The resurgence of class struggle raises basic political issues for all workers. First, it has demonstrated the anti-working-class character of the organizations that call themselves unions, which in fact function as instruments of the corporations and the state. In the US, every strike by teachers this year has been initiated by the workers, with the unions acting as strike-breakers called in to isolate the struggles in West Virginia, Oklahoma and Arizona and shut them down as quickly as possible.

The unions perform the same basic function in every country. In France, the unions have coordinated closely with the state in an attempt to suppress mounting opposition and have already agreed with the Macron government to enforce the policies demanded by the ruling class.

The growth of working-class resistance raises the necessity of organizing and coordinating these struggles not only within countries, but internationally.

New organizations of struggle, rank-and-file factory and work-site committees, must be built, independent of the corporatist unions, to unite workers and prepare an industrial counter-offensive, including a general strike.

Moreover, workers are entering into a struggle not just against one or another employer, but against the entire capitalist system and all of its political instruments. In the United States, the teachers’ strikes are the product of the policies of successive Democratic and Republican administrations, from Bill Clinton and George Bush to Barack Obama and Donald Trump, which have funneled money from public schools to charter businesses and other for-profit schools.

This is part of a policy of social counterrevolution, bank bailouts and corporate tax cuts that has produced a massive redistribution of wealth from the working class to the corporate and financial elite. All over the world, the capitalist class is on the offensive, determined to preserve its social and economic system through the ever greater exploitation of the working class, the vast majority of the population.

The ruling class will not respond to workers' strikes and protests with a program of social reforms, but with state repression.
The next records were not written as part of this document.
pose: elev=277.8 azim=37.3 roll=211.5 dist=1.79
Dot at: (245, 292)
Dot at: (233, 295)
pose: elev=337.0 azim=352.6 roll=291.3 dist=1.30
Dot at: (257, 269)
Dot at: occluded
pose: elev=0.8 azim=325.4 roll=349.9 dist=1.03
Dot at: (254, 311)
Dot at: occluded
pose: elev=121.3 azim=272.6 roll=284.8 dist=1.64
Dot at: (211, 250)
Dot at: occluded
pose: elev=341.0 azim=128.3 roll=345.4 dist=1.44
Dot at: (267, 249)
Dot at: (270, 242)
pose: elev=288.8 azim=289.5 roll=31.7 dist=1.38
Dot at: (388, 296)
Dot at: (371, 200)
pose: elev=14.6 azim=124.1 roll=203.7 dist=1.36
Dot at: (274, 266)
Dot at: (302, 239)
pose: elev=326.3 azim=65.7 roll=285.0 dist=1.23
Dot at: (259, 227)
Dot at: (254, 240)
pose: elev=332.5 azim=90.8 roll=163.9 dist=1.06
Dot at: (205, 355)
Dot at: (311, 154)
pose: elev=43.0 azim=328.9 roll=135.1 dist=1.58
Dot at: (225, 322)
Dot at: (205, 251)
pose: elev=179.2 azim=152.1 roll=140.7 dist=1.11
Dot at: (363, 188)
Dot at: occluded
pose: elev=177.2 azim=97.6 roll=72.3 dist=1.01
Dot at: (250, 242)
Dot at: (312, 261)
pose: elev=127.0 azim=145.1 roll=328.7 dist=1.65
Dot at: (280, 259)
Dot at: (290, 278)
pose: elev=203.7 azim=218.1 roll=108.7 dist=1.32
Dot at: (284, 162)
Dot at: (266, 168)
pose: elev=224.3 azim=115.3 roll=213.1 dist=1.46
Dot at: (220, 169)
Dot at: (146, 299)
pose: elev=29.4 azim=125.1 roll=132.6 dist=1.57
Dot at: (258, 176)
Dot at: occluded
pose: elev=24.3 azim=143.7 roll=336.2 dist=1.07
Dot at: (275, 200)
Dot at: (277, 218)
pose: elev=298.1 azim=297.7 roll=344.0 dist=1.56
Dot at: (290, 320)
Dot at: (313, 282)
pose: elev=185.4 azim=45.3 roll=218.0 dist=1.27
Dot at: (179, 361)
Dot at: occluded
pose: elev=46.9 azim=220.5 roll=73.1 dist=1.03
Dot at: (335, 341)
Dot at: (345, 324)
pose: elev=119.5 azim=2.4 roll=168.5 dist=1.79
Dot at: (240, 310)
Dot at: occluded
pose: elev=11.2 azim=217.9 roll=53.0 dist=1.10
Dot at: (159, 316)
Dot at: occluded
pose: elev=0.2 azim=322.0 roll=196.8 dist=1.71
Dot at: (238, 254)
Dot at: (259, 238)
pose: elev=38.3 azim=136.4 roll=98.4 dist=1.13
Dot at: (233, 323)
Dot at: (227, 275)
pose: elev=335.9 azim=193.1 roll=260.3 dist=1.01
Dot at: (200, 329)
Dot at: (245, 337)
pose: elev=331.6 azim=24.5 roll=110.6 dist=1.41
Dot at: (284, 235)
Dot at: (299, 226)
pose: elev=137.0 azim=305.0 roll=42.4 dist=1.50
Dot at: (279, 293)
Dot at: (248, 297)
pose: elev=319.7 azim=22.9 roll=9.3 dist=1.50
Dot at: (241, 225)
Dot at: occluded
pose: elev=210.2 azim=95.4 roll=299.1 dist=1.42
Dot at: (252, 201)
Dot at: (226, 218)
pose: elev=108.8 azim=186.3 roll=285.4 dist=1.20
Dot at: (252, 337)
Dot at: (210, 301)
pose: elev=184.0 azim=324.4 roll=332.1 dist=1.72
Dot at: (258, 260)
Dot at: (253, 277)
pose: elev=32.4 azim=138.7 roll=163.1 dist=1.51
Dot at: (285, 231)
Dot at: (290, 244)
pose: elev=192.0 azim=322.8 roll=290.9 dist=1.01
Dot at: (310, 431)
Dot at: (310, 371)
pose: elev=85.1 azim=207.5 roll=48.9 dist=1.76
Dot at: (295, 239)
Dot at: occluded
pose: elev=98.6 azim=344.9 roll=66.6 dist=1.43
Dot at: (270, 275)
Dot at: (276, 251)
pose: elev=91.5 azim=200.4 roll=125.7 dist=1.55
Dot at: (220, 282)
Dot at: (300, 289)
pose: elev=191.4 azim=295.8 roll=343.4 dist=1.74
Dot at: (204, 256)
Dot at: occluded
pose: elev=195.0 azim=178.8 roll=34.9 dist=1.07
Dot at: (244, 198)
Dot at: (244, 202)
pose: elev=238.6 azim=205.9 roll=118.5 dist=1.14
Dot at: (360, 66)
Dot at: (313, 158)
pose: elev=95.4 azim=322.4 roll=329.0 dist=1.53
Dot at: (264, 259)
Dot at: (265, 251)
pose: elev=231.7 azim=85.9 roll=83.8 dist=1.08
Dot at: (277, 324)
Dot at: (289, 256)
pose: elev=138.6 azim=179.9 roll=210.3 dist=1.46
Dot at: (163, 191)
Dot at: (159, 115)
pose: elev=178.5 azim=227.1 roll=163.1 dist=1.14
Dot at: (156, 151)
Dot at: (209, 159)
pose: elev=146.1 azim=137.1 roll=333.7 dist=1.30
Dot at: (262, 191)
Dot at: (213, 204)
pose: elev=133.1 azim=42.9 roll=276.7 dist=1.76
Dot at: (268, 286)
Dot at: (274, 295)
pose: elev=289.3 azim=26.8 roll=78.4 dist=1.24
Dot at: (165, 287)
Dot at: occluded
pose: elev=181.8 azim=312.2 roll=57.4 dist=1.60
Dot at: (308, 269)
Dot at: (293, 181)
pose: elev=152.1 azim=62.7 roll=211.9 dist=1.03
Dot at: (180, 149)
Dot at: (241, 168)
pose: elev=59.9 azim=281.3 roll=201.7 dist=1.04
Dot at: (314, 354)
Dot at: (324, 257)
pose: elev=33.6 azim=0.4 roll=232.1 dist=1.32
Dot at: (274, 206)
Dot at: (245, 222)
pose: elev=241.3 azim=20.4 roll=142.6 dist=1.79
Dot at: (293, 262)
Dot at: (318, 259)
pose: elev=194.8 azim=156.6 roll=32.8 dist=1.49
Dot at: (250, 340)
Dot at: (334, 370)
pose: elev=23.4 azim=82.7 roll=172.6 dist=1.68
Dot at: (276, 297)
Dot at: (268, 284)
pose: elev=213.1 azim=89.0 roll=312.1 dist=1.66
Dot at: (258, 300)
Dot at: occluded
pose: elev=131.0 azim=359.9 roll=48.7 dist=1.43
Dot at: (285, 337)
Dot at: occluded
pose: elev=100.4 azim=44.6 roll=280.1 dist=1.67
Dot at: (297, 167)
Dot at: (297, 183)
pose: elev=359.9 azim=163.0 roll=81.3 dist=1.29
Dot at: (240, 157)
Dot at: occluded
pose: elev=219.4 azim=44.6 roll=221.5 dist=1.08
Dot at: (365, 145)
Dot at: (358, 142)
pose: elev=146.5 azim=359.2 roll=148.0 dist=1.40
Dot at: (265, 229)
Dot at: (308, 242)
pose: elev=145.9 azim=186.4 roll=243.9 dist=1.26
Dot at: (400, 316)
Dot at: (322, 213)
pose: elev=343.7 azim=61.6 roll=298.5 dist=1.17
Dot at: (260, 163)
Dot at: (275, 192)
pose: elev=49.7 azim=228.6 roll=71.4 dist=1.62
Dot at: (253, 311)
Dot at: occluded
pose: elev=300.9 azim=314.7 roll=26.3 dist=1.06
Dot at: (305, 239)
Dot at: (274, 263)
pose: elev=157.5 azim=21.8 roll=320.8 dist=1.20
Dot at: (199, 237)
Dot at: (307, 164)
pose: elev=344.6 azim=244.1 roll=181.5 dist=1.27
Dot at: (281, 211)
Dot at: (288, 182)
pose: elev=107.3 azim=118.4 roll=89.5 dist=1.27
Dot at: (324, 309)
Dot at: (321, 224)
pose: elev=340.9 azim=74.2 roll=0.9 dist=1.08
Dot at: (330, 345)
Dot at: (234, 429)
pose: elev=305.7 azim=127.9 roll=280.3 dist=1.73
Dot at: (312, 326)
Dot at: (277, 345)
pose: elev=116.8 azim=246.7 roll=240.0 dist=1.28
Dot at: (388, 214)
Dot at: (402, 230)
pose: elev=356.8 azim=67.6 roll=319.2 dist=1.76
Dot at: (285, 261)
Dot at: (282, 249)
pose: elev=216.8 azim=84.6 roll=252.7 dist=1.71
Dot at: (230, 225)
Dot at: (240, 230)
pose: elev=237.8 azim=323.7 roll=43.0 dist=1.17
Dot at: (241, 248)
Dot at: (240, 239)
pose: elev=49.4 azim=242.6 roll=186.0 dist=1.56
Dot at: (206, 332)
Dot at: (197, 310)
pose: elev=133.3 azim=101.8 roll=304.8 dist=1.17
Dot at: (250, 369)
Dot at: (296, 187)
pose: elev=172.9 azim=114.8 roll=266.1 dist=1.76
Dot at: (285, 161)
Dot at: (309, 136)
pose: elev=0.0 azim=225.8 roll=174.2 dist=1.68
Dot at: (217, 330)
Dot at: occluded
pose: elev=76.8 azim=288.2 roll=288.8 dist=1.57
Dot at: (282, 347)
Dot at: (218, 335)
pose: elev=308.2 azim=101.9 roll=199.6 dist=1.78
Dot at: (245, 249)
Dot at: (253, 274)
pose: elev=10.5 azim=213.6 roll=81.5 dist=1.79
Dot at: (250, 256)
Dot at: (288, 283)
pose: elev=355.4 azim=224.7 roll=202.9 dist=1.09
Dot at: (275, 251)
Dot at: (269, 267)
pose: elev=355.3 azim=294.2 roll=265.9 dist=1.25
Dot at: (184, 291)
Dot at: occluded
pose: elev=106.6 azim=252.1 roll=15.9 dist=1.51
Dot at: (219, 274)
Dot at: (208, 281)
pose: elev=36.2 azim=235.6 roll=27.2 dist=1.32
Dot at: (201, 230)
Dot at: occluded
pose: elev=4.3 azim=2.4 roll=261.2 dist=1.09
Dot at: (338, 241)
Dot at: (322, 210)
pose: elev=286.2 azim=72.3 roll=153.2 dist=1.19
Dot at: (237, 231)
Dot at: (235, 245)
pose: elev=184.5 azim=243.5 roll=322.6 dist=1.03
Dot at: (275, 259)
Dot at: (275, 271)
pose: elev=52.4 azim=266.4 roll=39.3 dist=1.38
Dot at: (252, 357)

This is seen in the moves by the government and tech giants like Google and Facebook to censor the Internet, in the first instance the World Socialist Web Site and its worker newsletters, which have become the center of working class opposition.

As David North, the chairman of the International Editorial Board of the WSWS, said in his opening remarks to the 2018 May Day International Online Rally sponsored by the International Committee of the Fourth International, “The claims by decrepit reformists” like Bernie Sanders and Jeremy Corbyn “that the capitalist oligarchs can be persuaded with sweet phrases to accept a more equitable distribution of wealth is nothing less than delusional… There is no way to settle accounts with the class that owns and controls the means of production and the global financial networks, along with gigantic military machines, intelligence agencies and police forces except through socialist revolution.”

Two hundred years after the birth of Marx, the principles of Marxism are being confirmed in the growth of the class struggle throughout the world. However, the Marxism of the 21st century, as the May Day rally expressed, is Trotskyism, embodied in the International Committee of the Fourth International. The ICFI is the only organization fighting on the basis of genuine Marxism and the program of world socialist revolution.

The urgent task is to develop in every section of the working class, in the United States and internationally, a socialist political leadership. We call on all workers and young people to draw the necessary conclusions from their experiences by joining and building the ICFI and its affiliated Socialist Equality Parties throughout the world.